▶ [ABOUT THIS EXERCISE]
Spot each line in the records below where the word "tłustych" occurs, then copy it.

++++ SUPPLIED RECORDS

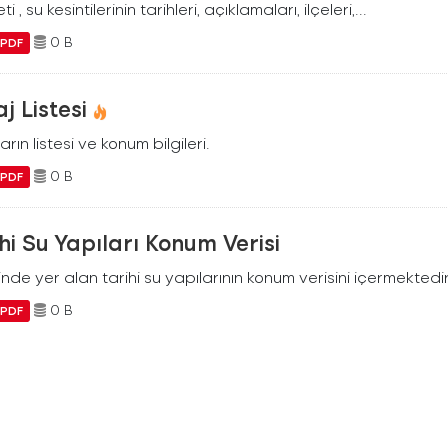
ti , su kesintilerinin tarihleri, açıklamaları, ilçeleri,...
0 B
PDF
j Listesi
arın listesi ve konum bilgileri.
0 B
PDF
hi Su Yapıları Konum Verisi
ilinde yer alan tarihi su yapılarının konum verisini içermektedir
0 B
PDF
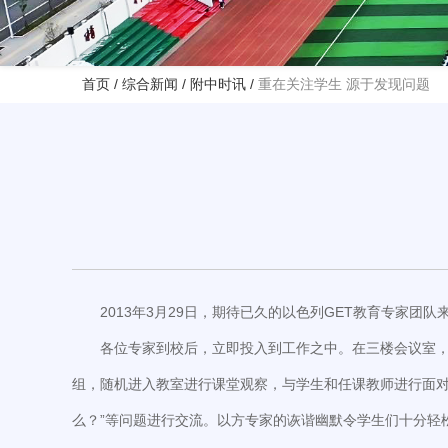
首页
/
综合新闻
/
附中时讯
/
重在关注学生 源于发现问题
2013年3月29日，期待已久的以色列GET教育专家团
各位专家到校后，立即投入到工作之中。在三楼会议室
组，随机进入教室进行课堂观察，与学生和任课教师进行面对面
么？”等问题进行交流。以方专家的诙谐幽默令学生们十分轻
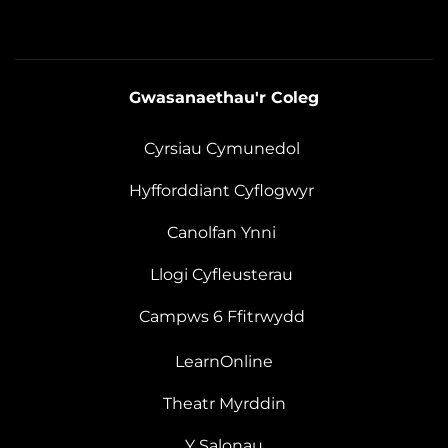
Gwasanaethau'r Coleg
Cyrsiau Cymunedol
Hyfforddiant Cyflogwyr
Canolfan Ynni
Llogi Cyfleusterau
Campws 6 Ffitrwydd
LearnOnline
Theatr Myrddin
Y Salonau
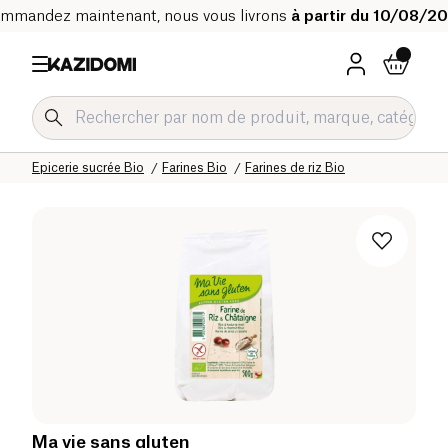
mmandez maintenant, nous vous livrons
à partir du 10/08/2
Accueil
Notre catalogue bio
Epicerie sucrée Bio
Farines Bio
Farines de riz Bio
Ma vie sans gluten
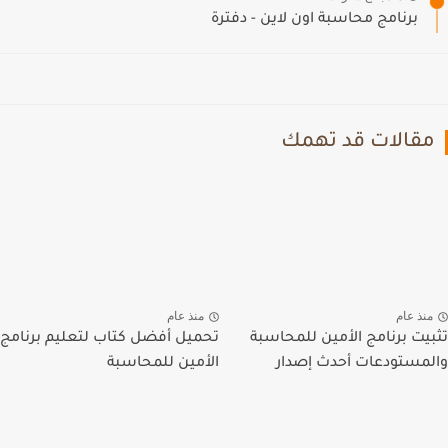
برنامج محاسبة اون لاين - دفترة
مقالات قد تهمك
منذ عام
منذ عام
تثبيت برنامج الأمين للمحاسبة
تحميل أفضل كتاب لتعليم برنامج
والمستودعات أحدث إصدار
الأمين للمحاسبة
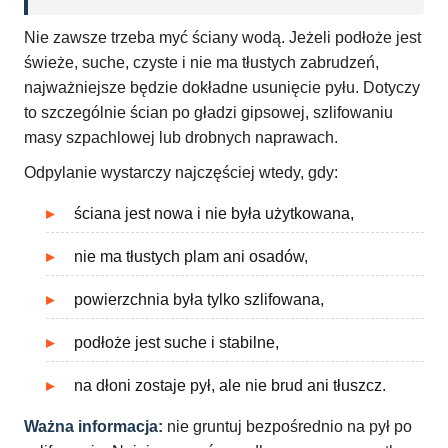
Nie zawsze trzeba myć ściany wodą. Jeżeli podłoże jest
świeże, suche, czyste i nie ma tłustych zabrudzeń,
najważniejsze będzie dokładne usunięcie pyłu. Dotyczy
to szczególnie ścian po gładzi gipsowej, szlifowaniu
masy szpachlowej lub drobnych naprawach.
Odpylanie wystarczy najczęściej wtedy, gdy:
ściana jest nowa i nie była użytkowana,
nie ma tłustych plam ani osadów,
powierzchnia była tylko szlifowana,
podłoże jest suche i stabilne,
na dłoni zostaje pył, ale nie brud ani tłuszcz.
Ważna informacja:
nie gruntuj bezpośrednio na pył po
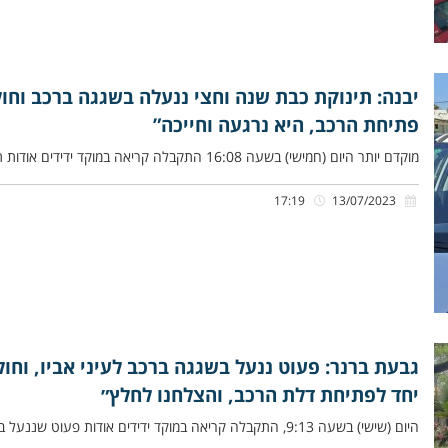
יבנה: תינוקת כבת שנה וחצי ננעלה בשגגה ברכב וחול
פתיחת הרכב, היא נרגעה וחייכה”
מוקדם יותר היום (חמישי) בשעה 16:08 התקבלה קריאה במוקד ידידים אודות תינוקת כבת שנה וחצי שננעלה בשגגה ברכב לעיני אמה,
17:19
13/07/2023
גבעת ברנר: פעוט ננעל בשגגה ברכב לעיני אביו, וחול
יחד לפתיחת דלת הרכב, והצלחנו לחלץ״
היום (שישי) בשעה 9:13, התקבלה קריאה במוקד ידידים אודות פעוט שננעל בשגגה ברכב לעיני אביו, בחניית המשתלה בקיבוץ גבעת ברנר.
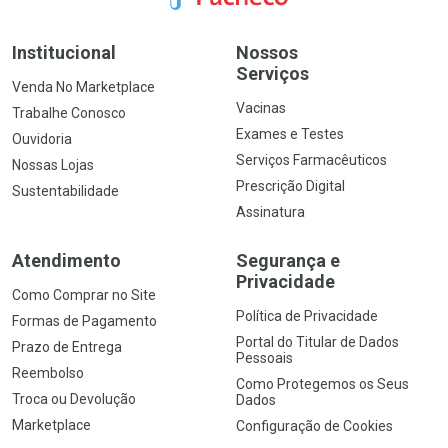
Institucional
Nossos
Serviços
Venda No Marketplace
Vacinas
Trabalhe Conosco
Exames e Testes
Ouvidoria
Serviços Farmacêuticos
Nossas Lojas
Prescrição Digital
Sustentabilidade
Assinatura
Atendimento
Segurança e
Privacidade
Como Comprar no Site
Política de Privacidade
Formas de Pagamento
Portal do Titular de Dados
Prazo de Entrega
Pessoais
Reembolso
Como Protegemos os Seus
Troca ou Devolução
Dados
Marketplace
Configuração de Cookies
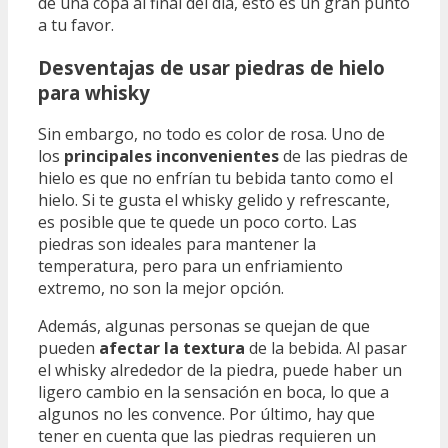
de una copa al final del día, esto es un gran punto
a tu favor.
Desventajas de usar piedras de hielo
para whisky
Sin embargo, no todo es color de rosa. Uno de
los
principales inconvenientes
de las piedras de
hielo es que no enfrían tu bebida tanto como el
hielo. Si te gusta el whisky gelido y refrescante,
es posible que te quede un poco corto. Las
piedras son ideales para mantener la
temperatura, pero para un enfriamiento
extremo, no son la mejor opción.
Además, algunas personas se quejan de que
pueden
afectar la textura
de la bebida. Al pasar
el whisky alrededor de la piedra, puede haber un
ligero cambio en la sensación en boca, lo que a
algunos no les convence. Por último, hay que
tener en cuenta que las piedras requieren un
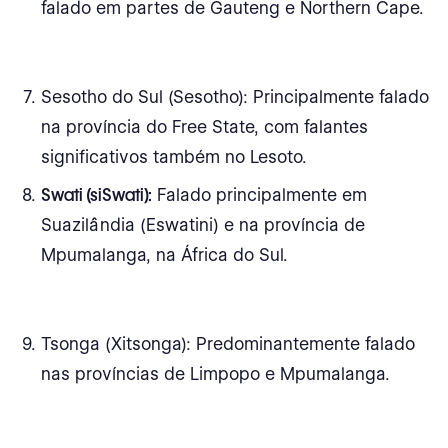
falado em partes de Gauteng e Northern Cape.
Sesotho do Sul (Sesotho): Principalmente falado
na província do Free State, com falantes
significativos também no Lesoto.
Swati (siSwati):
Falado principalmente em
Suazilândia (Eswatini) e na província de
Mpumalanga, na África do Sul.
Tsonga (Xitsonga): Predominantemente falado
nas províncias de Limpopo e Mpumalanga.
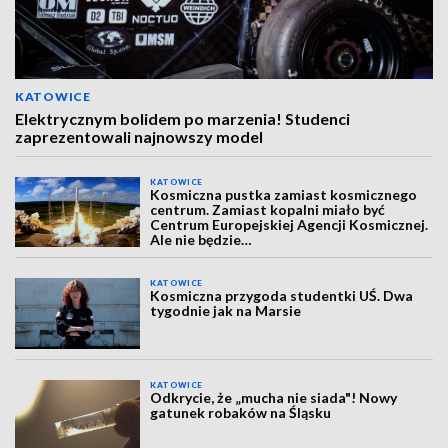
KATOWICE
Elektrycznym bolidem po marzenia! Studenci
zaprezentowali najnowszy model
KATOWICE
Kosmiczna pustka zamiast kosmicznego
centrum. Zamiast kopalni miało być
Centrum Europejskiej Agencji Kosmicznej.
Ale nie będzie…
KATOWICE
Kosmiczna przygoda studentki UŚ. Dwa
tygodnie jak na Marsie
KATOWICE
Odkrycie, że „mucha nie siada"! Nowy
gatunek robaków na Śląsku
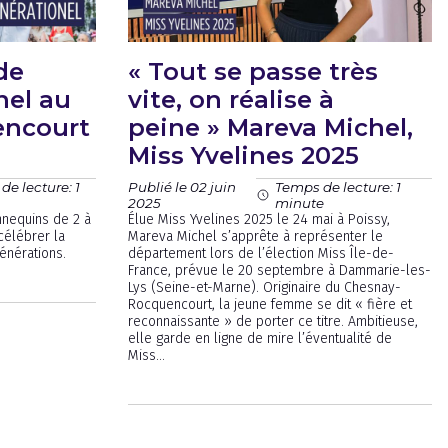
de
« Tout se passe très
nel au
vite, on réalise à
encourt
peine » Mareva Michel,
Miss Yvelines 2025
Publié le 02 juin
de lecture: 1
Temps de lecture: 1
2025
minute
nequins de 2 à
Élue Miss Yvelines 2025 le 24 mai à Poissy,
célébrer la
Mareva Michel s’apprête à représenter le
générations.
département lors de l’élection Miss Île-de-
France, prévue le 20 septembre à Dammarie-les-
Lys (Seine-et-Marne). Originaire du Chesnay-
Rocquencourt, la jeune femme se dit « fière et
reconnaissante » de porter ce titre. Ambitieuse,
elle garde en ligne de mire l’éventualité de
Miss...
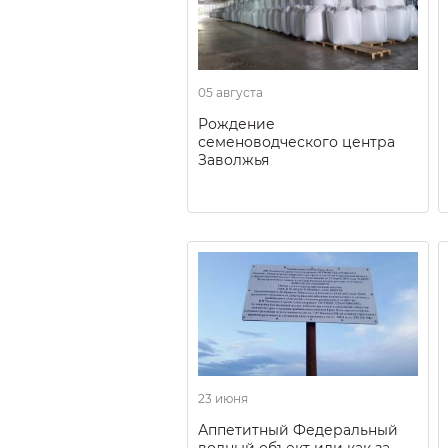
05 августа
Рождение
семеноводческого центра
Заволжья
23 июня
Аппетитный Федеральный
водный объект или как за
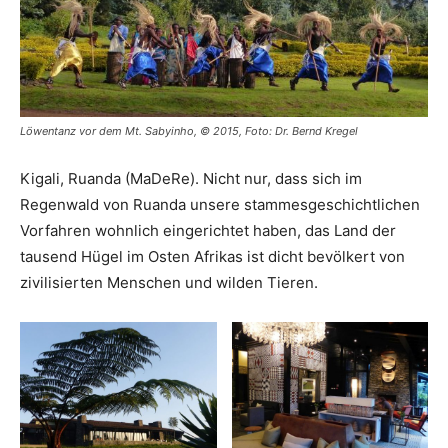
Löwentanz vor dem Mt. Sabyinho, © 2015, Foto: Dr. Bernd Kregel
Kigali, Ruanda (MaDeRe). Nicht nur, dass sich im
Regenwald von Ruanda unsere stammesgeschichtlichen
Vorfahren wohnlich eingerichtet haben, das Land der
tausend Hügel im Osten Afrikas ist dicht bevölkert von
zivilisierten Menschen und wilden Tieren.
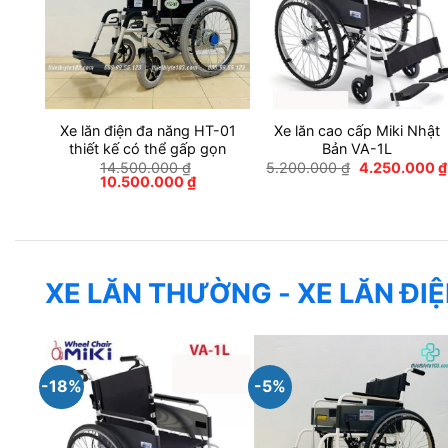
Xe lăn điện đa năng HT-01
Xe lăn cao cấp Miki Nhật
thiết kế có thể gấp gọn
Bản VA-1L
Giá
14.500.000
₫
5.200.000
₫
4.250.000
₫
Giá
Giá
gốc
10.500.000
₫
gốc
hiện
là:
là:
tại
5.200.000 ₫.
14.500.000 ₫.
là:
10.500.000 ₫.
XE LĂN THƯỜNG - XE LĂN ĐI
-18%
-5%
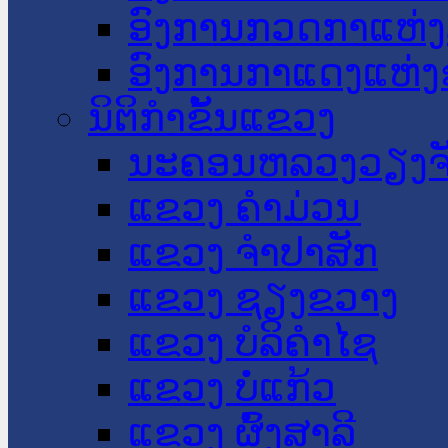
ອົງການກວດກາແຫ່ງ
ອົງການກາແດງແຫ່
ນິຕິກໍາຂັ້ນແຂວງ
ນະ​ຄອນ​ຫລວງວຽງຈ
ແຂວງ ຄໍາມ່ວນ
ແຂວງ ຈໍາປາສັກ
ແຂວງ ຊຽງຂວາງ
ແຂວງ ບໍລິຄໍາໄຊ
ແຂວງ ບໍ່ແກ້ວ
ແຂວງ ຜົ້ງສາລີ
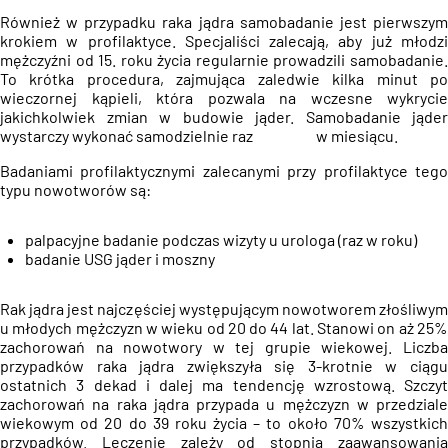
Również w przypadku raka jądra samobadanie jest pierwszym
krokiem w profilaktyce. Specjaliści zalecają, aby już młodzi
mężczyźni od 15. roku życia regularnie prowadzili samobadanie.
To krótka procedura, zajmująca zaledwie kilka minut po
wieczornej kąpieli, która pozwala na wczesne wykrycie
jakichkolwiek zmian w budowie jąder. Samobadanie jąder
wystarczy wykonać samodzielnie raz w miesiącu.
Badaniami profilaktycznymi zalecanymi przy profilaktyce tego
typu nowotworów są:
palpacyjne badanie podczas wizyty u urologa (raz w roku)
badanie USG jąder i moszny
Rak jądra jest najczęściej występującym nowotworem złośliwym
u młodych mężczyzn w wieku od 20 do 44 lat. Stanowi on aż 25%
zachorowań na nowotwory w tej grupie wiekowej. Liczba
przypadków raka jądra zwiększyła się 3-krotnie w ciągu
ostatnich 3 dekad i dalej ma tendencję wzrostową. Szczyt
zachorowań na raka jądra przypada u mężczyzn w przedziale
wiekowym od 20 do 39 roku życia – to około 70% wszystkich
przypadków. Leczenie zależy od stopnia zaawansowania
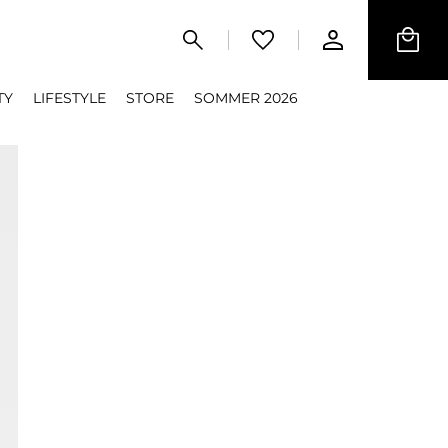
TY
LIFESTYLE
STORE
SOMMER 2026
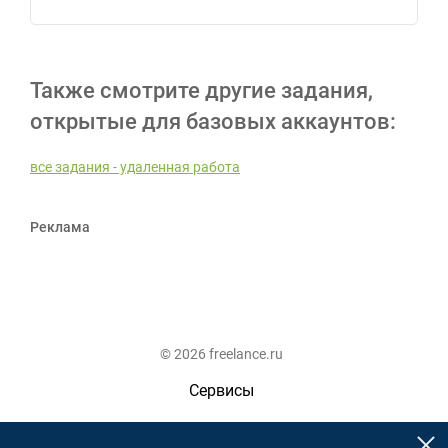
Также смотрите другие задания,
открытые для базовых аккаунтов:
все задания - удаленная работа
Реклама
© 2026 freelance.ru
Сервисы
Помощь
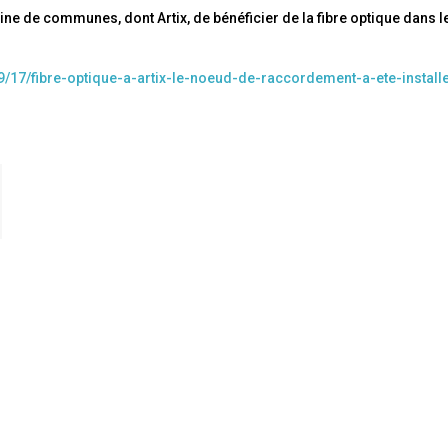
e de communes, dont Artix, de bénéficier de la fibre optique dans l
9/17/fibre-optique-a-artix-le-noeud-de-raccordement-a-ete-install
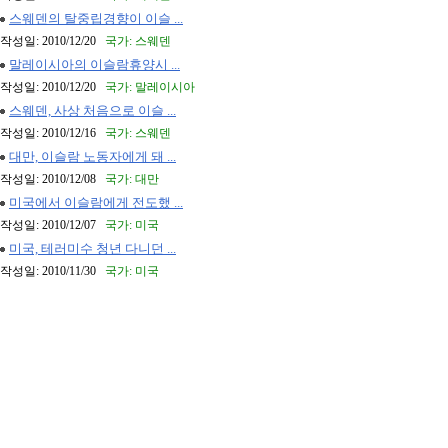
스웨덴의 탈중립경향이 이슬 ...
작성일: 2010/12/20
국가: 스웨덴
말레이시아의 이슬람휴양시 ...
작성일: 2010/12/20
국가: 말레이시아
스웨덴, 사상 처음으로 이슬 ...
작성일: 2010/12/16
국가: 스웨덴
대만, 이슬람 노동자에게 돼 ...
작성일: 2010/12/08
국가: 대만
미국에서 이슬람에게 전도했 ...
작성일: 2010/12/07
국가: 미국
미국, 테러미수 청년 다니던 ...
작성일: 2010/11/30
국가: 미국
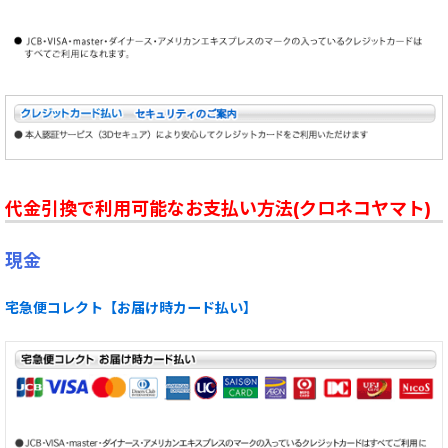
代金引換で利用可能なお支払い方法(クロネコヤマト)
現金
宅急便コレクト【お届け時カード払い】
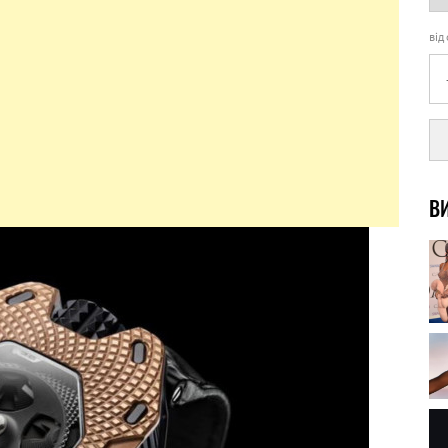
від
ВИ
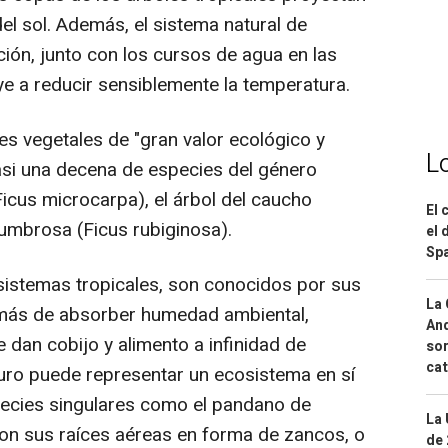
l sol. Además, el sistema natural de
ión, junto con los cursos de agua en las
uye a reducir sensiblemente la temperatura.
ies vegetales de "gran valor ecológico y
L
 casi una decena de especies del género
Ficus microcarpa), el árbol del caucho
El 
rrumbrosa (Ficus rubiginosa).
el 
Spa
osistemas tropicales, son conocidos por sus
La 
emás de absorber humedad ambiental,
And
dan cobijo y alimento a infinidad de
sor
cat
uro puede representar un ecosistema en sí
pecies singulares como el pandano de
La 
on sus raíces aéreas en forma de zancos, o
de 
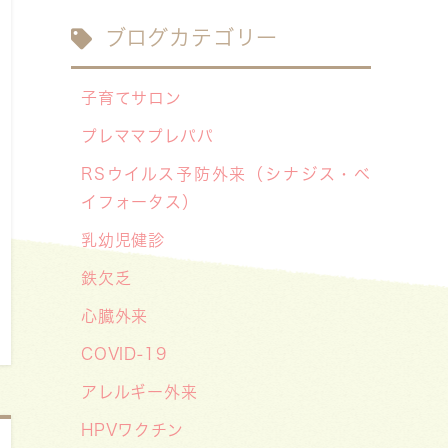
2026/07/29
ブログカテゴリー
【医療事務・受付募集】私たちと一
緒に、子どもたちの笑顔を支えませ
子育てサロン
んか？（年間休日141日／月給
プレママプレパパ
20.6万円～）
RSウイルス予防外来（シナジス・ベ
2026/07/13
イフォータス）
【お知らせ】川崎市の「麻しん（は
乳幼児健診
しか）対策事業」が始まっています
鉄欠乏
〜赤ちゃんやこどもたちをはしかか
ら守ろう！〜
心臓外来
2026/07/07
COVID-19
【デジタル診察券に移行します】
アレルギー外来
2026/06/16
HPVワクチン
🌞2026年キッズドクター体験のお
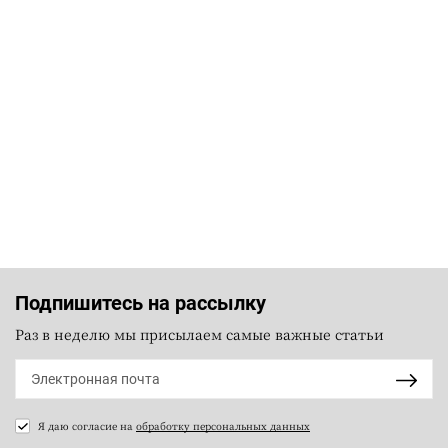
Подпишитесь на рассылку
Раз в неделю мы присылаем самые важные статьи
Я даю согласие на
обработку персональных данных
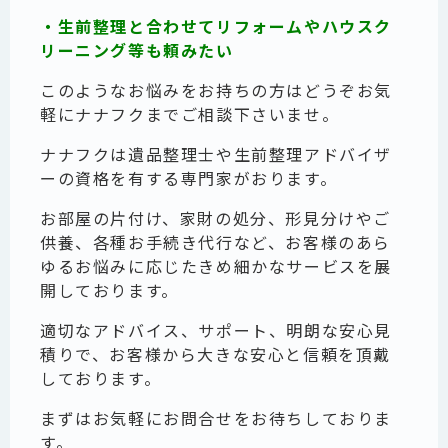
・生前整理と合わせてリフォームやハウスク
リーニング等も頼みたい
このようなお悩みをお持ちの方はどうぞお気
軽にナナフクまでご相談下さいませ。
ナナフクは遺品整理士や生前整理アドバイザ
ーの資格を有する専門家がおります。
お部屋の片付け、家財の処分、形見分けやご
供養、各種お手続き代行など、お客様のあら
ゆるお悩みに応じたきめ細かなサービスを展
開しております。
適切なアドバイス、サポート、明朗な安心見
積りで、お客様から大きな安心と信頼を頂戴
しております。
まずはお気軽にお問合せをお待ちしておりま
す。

++++++++

▶ [SOLVED EXERCISE]
świeże, suche, czyste i nie ma tłustych zabrudzeń,
nie ma tłustych plam ani osadów,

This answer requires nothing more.